Task requirements:
Copy each line of the records below that has "search" in it.

Input:
====

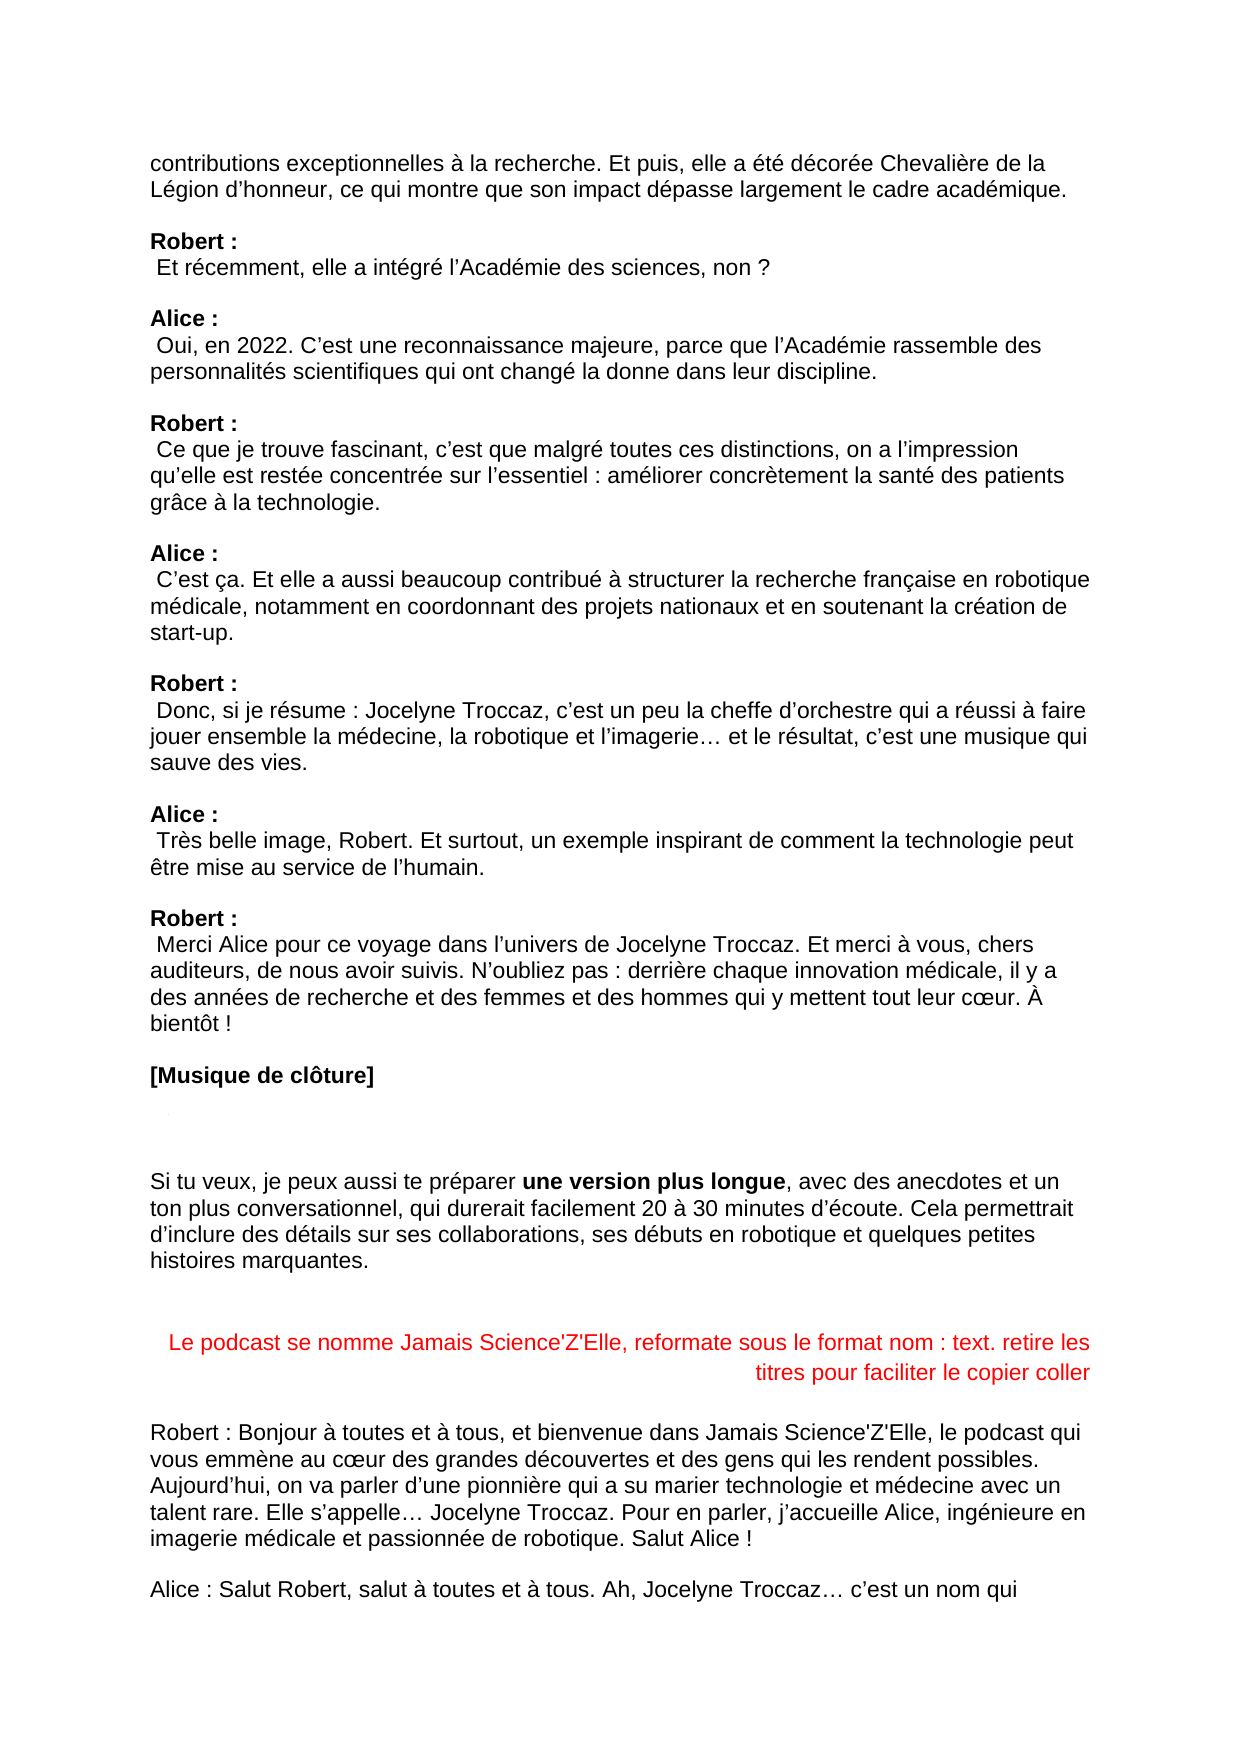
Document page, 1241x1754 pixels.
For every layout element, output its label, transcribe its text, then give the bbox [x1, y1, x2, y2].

text Robert : Merci Alice pour ce voyage dans l’univers de Jocelyne Troccaz. Et merci à vous, chers auditeurs, de nous avoir suivis. N’oubliez pas : derrière chaque innovation médicale, il y a des années de recherche et des femmes et des hommes qui y mettent tout leur cœur. À bientôt ! [150, 905, 1090, 1037]
text contributions exceptionnelles à la recherche. Et puis, elle a été décorée Chevalière de la Légion d’honneur, ce qui montre que son impact dépasse largement le cadre académique. [150, 150, 1090, 203]
text Le podcast se nomme Jamais Science'Z'Elle, reformate sous le format nom : text. retire les titres pour faciliter le copier coller [150, 1329, 1090, 1385]
text Robert : Bonjour à toutes et à tous, et bienvenue dans Jamais Science'Z'Elle, le podcast qui vous emmène au cœur des grandes découvertes et des gens qui les rendent possibles. Aujourd’hui, on va parler d’une pionnière qui a su marier technologie et médecine avec un talent rare. Elle s’appelle… Jocelyne Troccaz. Pour en parler, j’accueille Alice, ingénieure en imagerie médicale et passionnée de robotique. Salut Alice ! [150, 1419, 1090, 1551]
text Alice : Oui, en 2022. C’est une reconnaissance majeure, parce que l’Académie rassemble des personnalités scientifiques qui ont changé la donne dans leur discipline. [150, 305, 1090, 384]
text [Musique de clôture] [150, 1062, 1090, 1088]
text Robert : Et récemment, elle a intégré l’Académie des sciences, non ? [150, 228, 1090, 280]
text Robert : Ce que je trouve fascinant, c’est que malgré toutes ces distinctions, on a l’impression qu’elle est restée concentrée sur l’essentiel : améliorer concrètement la santé des patients grâce à la technologie. [150, 409, 1090, 515]
text Si tu veux, je peux aussi te préparer une version plus longue, avec des anecdotes et un ton plus conversationnel, qui durerait facilement 20 à 30 minutes d’écoute. Cela permettrait d’inclure des détails sur ses collaborations, ses débuts en robotique et quelques petites histoires marquantes. [150, 1168, 1090, 1273]
text Alice : Très belle image, Robert. Et surtout, un exemple inspirant de comment la technologie peut être mise au service de l’humain. [150, 801, 1090, 880]
text Alice : C’est ça. Et elle a aussi beaucoup contribué à structurer la recherche française en robotique médicale, notamment en coordonnant des projets nationaux et en soutenant la création de start-up. [150, 540, 1090, 645]
text Robert : Donc, si je résume : Jocelyne Troccaz, c’est un peu la cheffe d’orchestre qui a réussi à faire jouer ensemble la médecine, la robotique et l’imagerie… et le résultat, c’est une musique qui sauve des vies. [150, 670, 1090, 776]
text Alice : Salut Robert, salut à toutes et à tous. Ah, Jocelyne Troccaz… c’est un nom qui [150, 1576, 1090, 1602]
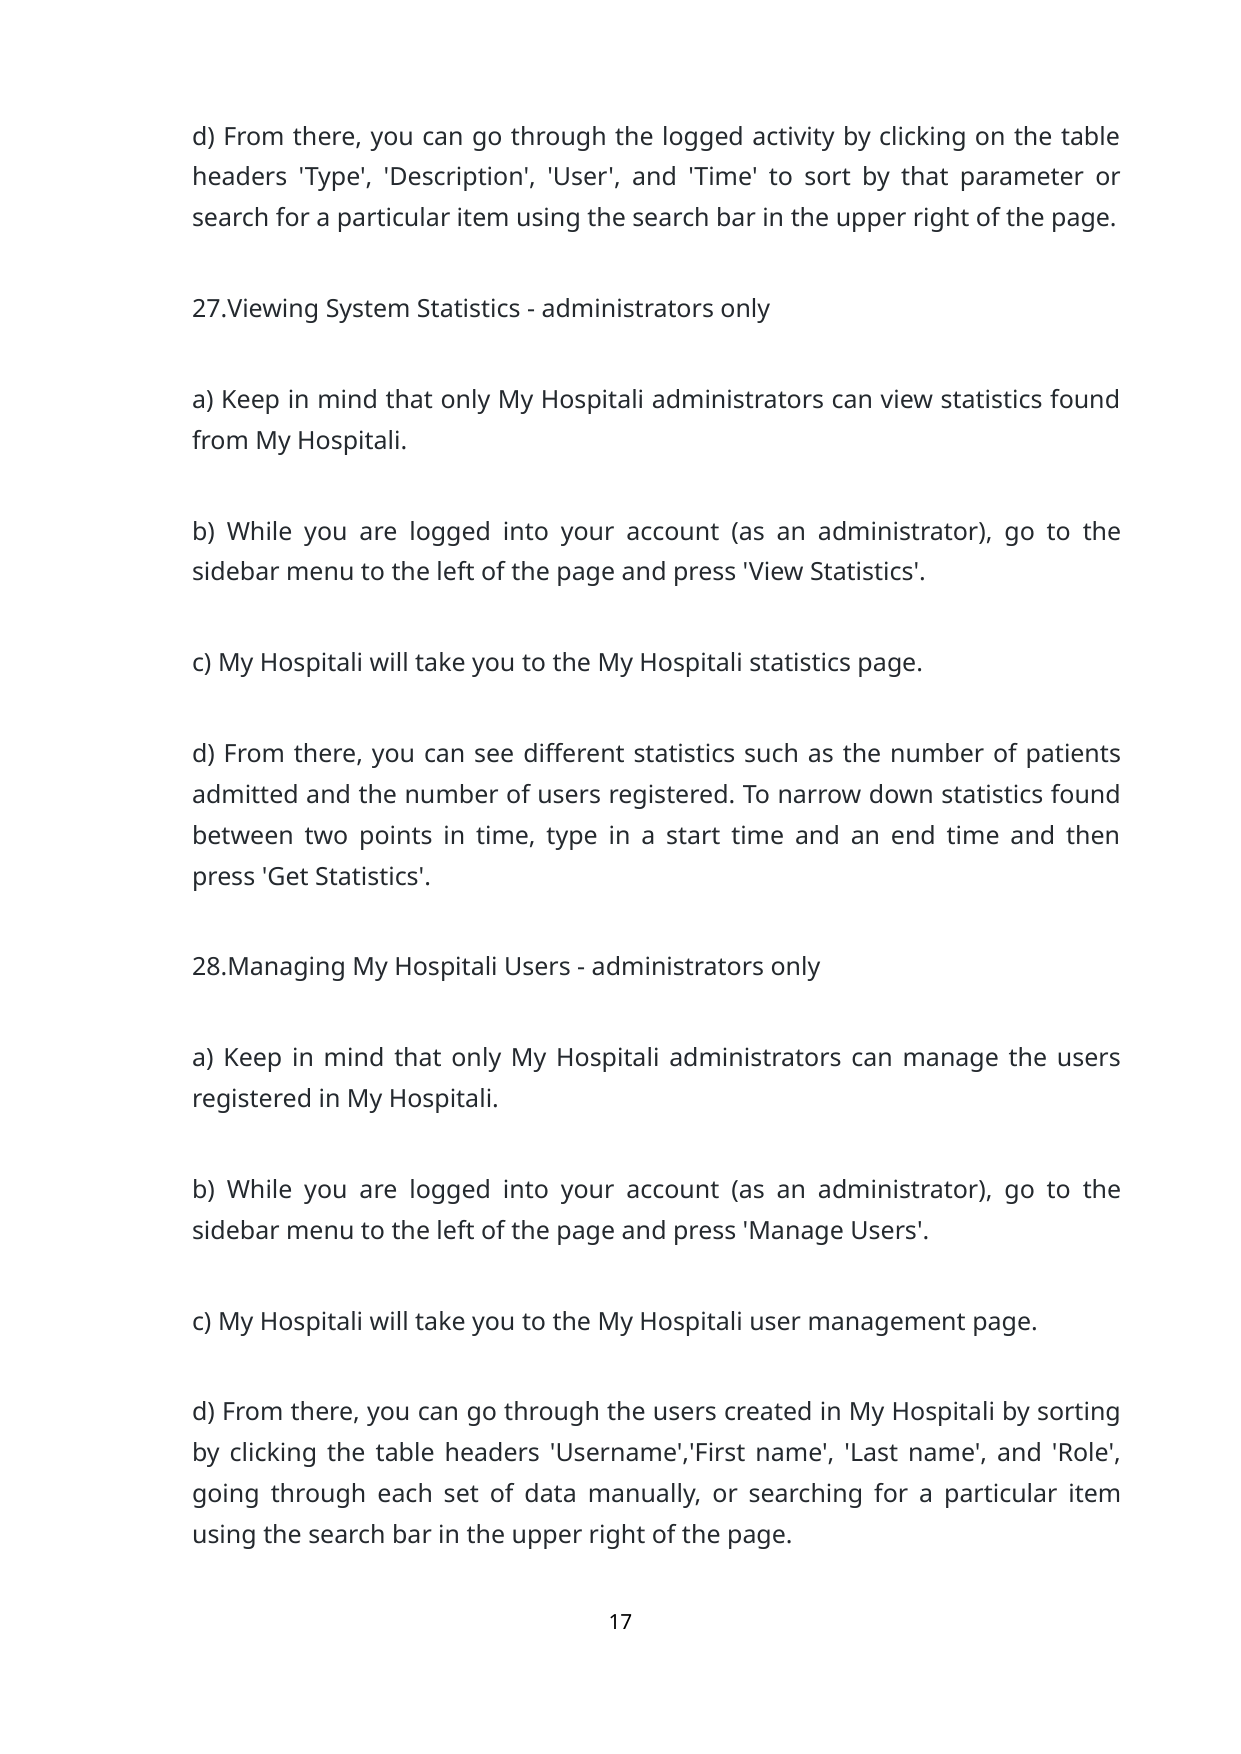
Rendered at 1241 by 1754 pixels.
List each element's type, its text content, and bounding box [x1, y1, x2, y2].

list a) Keep in mind that only My Hospitali administrators can view statistics found from My Hospitali. [118, 381, 1122, 456]
list b) While you are logged into your account (as an administrator), go to the sidebar menu to the left of the page and press 'View Statistics'. [118, 513, 1122, 588]
list d) From there, you can go through the users created in My Hospitali by sorting by clicking the table headers 'Username','First name', 'Last name', and 'Role', going through each set of data manually, or searching for a particular item using the search bar in the upper right of the page. [118, 1394, 1122, 1551]
list d) From there, you can see different statistics such as the number of patients admitted and the number of users registered. To narrow down statistics found between two points in time, type in a start time and an end time and then press 'Get Statistics'. [118, 736, 1122, 892]
list b) While you are logged into your account (as an administrator), go to the sidebar menu to the left of the page and press 'Manage Users'. [118, 1171, 1122, 1246]
list c) My Hospitali will take you to the My Hospitali statistics page. [118, 645, 1122, 679]
list a) Keep in mind that only My Hospitali administrators can manage the users registered in My Hospitali. [118, 1040, 1122, 1115]
list Managing My Hospitali Users - administrators only [118, 949, 1122, 983]
list c) My Hospitali will take you to the My Hospitali user management page. [118, 1303, 1122, 1337]
list Viewing System Statistics - administrators only [118, 291, 1122, 325]
list d) From there, you can go through the logged activity by clicking on the table headers 'Type', 'Description', 'User', and 'Time' to sort by that parameter or search for a particular item using the search bar in the upper right of the page. [118, 118, 1122, 234]
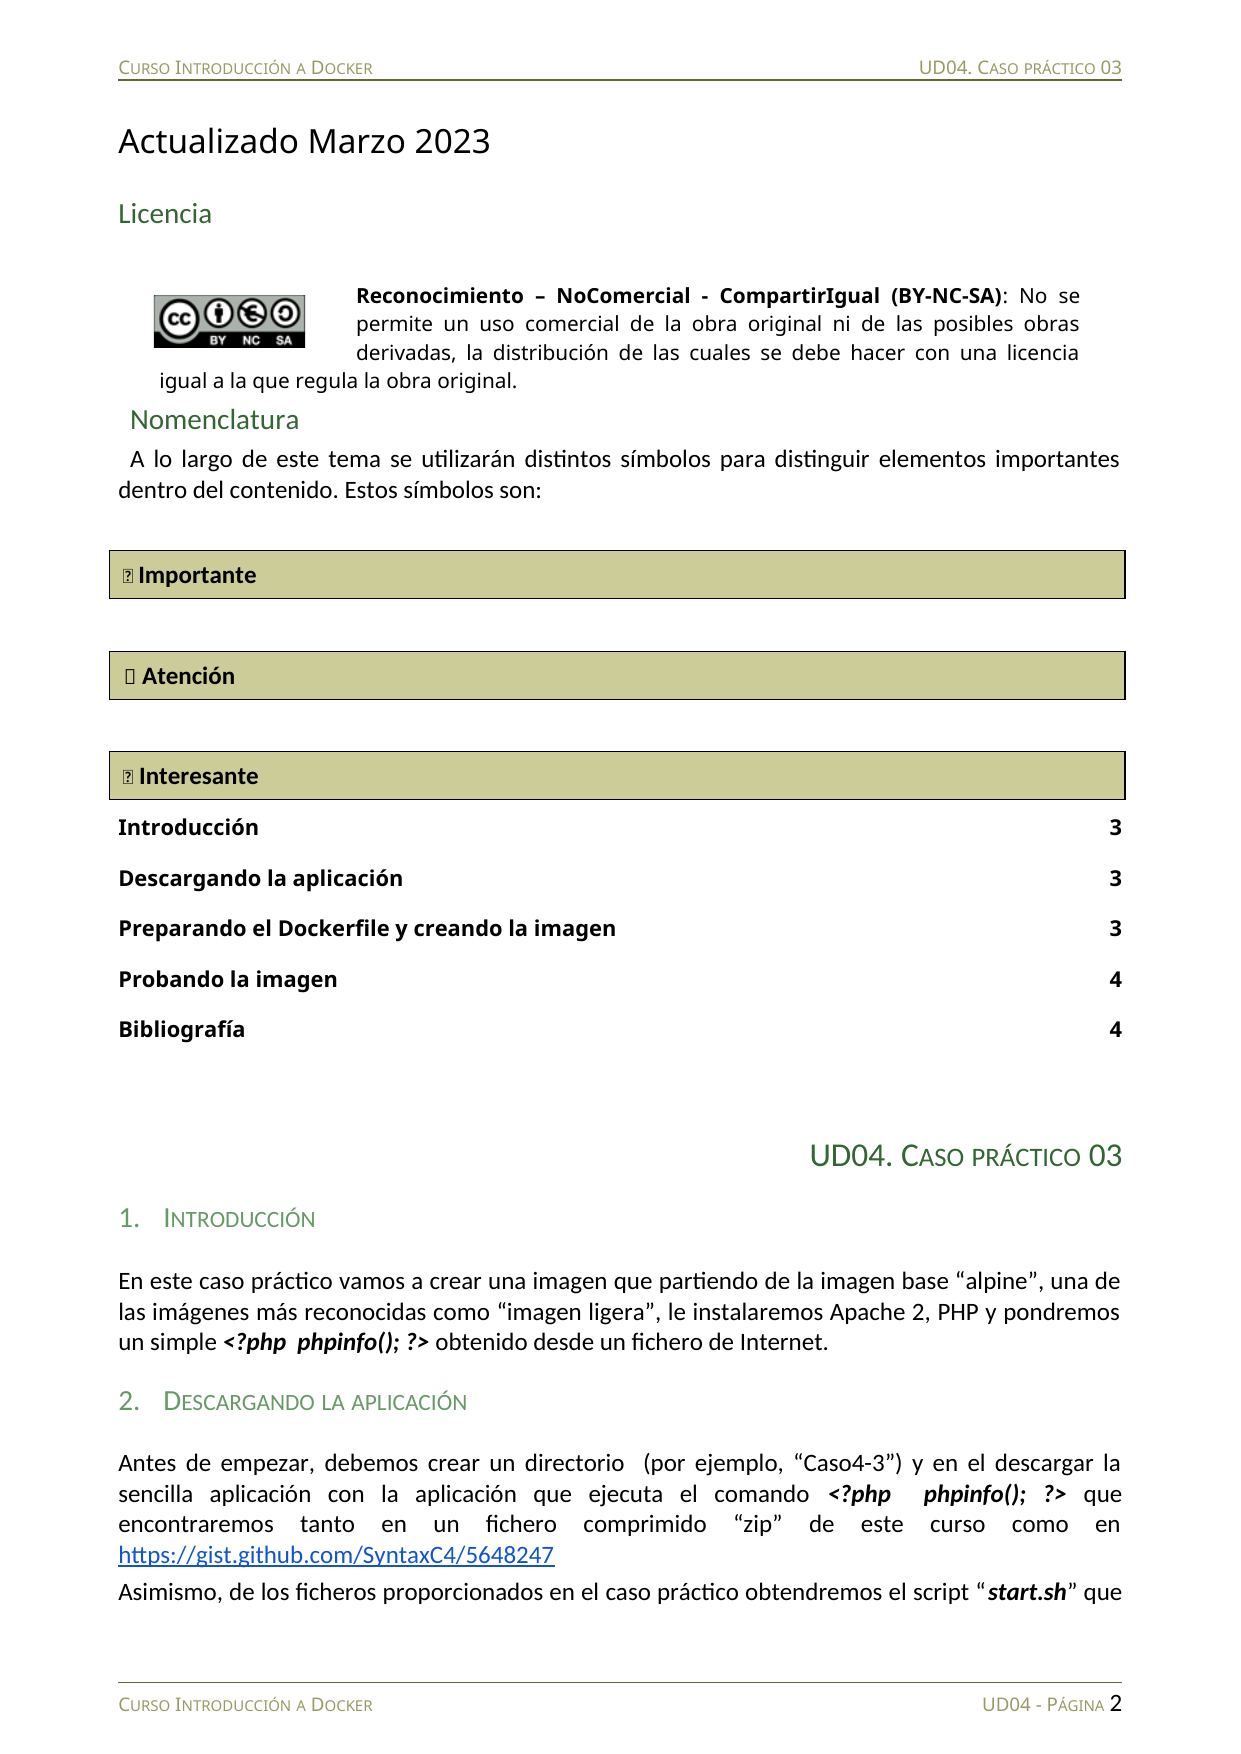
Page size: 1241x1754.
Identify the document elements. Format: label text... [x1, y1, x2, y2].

====

Solved exercise:
list d) From there, you can go through the users created in My Hospitali by sorting by clicking the table headers 'Username','First name', 'Last name', and 'Role', going through each set of data manually, or searching for a particular item using the search bar in the upper right of the page. [118, 1394, 1122, 1551]
list d) From there, you can go through the logged activity by clicking on the table headers 'Type', 'Description', 'User', and 'Time' to sort by that parameter or search for a particular item using the search bar in the upper right of the page. [118, 118, 1122, 234]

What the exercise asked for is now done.